Page excerpt.
- - -

First, there was the text messaging campaign, then the star-studded telephone. Over the past two weeks, there have been countless ways to donate to the relief effort in Haiti after the devastating earthquake there. But just how generous have Americans been? I put that question to Melissa Brown. She's associate director of research at the Center on Philanthropy at Indiana University.

Professor MELISSA BROWN (Associate Director of Research, Indiana University Center on Philanthropy): Madeleine, it's really fascinating. The Haitian relief giving so far has outstripped the amount of giving that we saw after the attacks of 9/11 in this country, which is the first major relief effort that was tracked. Those data come from the Chronicle of Philanthropy. But we're now above that level. We have 518 million, almost, in just 13 days since the disaster.

BRAND: What do you account for that? Why is that?

Prof. BROWN: Well, I do think that Americans are particularly generous. We've seen this over and over. Two weeks after Hurricane Katrina was 831 million. I think that we have become familiar with this type of giving. And we are very moved by what we see in the media and hear on the radio. The kinds of stories that have been broadcast have really helped us understand the urgent needs there. And we're responding with a tremendous sense of altruism and hope for this very devastated country that's the poorest in the Western Hemisphere.

BRAND: So you think it was actually images that we saw on TV or the stories we heard on the radio that moved people to donate that just touched the heartstrings?

- - -

Saved data entries
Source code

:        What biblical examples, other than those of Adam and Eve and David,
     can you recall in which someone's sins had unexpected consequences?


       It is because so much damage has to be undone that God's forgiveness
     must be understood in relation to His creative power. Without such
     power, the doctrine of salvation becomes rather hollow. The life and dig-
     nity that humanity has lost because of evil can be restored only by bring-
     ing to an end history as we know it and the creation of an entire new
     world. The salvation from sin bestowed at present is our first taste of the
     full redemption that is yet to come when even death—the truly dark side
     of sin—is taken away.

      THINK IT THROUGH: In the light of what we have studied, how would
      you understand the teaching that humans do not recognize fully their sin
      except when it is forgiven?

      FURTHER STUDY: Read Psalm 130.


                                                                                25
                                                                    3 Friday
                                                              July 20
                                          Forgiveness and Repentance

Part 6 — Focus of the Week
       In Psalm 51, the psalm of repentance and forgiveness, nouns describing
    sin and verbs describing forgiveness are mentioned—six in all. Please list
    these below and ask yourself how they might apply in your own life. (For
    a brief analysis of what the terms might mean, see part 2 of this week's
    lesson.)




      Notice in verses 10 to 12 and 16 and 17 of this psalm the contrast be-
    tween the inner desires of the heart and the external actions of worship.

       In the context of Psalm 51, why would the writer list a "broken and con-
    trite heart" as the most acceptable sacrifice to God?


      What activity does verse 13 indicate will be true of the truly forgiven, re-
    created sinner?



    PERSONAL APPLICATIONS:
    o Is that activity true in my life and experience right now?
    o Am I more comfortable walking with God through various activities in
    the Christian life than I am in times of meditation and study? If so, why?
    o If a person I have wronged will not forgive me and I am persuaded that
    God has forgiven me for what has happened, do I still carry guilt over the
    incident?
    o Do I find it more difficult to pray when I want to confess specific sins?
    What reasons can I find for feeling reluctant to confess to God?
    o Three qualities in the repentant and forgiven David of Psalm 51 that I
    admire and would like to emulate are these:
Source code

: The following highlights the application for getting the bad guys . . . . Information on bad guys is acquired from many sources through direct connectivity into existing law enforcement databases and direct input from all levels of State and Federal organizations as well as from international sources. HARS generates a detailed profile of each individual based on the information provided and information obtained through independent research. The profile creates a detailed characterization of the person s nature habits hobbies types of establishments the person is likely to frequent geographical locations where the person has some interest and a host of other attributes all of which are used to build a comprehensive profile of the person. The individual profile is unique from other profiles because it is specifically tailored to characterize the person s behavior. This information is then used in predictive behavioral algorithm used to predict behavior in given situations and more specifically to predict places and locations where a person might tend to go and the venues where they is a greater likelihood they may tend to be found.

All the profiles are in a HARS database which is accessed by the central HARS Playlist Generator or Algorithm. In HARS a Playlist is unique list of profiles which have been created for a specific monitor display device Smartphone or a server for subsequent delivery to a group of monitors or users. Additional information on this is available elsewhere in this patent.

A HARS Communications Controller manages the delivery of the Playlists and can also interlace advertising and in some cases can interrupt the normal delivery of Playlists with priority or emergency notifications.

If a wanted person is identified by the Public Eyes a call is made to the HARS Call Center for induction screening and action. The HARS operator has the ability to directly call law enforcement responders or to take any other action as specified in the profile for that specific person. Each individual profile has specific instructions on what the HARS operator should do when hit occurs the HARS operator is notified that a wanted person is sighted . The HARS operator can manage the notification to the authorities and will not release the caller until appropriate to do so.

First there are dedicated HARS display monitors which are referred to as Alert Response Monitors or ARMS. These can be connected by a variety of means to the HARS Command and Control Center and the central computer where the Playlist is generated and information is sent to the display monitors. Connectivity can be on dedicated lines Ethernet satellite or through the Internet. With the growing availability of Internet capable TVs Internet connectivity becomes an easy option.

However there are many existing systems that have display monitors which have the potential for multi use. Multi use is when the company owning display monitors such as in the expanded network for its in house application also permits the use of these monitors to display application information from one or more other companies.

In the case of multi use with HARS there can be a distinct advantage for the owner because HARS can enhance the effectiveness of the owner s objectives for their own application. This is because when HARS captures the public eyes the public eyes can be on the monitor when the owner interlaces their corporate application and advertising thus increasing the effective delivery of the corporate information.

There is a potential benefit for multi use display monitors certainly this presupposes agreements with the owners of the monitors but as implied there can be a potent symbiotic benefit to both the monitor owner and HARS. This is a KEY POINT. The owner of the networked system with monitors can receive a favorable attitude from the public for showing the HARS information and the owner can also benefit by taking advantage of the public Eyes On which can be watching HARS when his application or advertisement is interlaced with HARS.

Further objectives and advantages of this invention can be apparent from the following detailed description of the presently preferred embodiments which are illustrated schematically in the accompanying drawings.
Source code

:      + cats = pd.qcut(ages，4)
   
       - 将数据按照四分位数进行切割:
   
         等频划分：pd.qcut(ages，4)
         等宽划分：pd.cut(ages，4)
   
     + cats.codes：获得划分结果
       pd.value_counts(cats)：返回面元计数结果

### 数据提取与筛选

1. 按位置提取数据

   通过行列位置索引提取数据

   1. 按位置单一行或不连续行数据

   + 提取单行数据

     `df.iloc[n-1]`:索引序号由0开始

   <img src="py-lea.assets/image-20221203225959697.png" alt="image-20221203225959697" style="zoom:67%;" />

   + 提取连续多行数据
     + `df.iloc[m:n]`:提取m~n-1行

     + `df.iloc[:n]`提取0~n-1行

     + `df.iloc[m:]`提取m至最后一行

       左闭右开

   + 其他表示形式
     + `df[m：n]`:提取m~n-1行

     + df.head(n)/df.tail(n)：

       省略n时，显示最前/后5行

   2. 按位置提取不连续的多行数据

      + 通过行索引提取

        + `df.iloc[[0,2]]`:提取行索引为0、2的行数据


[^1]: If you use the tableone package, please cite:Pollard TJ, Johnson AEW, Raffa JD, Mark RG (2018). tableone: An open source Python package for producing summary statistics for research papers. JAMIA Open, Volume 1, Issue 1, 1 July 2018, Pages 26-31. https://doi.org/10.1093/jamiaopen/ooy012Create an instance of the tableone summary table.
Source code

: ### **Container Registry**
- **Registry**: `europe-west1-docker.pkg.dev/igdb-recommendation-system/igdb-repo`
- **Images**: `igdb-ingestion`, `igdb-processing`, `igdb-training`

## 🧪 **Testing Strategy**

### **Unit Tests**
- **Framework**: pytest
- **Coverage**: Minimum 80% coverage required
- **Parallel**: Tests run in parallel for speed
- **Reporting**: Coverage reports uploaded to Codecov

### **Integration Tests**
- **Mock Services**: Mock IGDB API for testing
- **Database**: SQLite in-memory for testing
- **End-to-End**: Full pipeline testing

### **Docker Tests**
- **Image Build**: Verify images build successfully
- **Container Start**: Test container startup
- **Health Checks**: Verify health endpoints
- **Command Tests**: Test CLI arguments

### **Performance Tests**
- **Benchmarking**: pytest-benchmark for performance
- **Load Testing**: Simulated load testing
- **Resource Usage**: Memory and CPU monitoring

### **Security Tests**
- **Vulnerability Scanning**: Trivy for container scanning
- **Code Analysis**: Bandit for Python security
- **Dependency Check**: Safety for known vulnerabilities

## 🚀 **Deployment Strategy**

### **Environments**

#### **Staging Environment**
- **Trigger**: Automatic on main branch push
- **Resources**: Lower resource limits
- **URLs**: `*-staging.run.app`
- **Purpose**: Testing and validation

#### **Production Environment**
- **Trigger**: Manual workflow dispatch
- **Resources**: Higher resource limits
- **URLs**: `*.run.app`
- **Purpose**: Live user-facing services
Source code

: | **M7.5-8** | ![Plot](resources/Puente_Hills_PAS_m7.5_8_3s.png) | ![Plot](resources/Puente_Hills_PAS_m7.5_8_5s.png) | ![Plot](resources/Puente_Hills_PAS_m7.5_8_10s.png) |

- - -

Questions to answer.
a. Write out the passage of the interview on giving for Haiti that begins at the words "BRAND: So you" and stops after the words "touched the heartstrings?".
b. Give what comes next in the interview on giving for Haiti, picking up after its final line.
The data here is separate from the interview on giving for Haiti.

Task results.
a.
BRAND: So you think it was actually images that we saw on TV or the stories we heard on the radio that moved people to donate that just touched the heartstrings?

b.
Prof. BROWN: There is a great deal of research that shows that people have high levels of empathy that they can identify with the victims of disasters, especially when they see those pictures. But I also think that the fact that we have the text messaging coming into play now so that people's immediate altruistic response: I don't have to wait till I find a donation bucket, hit the bank or a boot that's being passed by a firefighter. I can actually just text to any one of the numbers that's been publicized anytime I'm moved. When people are moved by that sense of urgent care for other people, they want to act right away. And I think that we've become more practiced now, that we have systems set up now to help that - support that kind of giving.

BRAND: And as you say, the technology helps them act immediately with texting.

Prof. BROWN: Absolutely. We know that after 9/11 the phone lines and the Internet were deluged. They were jammed. People could not make the gifts as quickly as they wanted to. And this mobile giving phenomenon has really taken off. That's at least 30 million that we can show has come through that vehicle.

BRAND: And I suppose what also makes this level of giving more remarkable is that we're in the middle of a recession right now. People don't have as much these days to give as they did in the past.

Prof. BROWN: We have seen over and over that people dig deep. The attacks of 9/11 actually also occurred during a recession and people dug pretty deep to give after those events. The average gift in these kinds of disasters has been in the range of $125. And most gifts, the median amount is actually $50. So if you think about your own budget, it's pretty easy to find a way to come up with $50 for most people who are working to dig into their pockets, give up a couple of lattes, whatever to make up that difference.

BRAND: Melissa Brown is with the Center on Philanthropy at Indiana University. Thank you.

Prof. BROWN: Thank you so much.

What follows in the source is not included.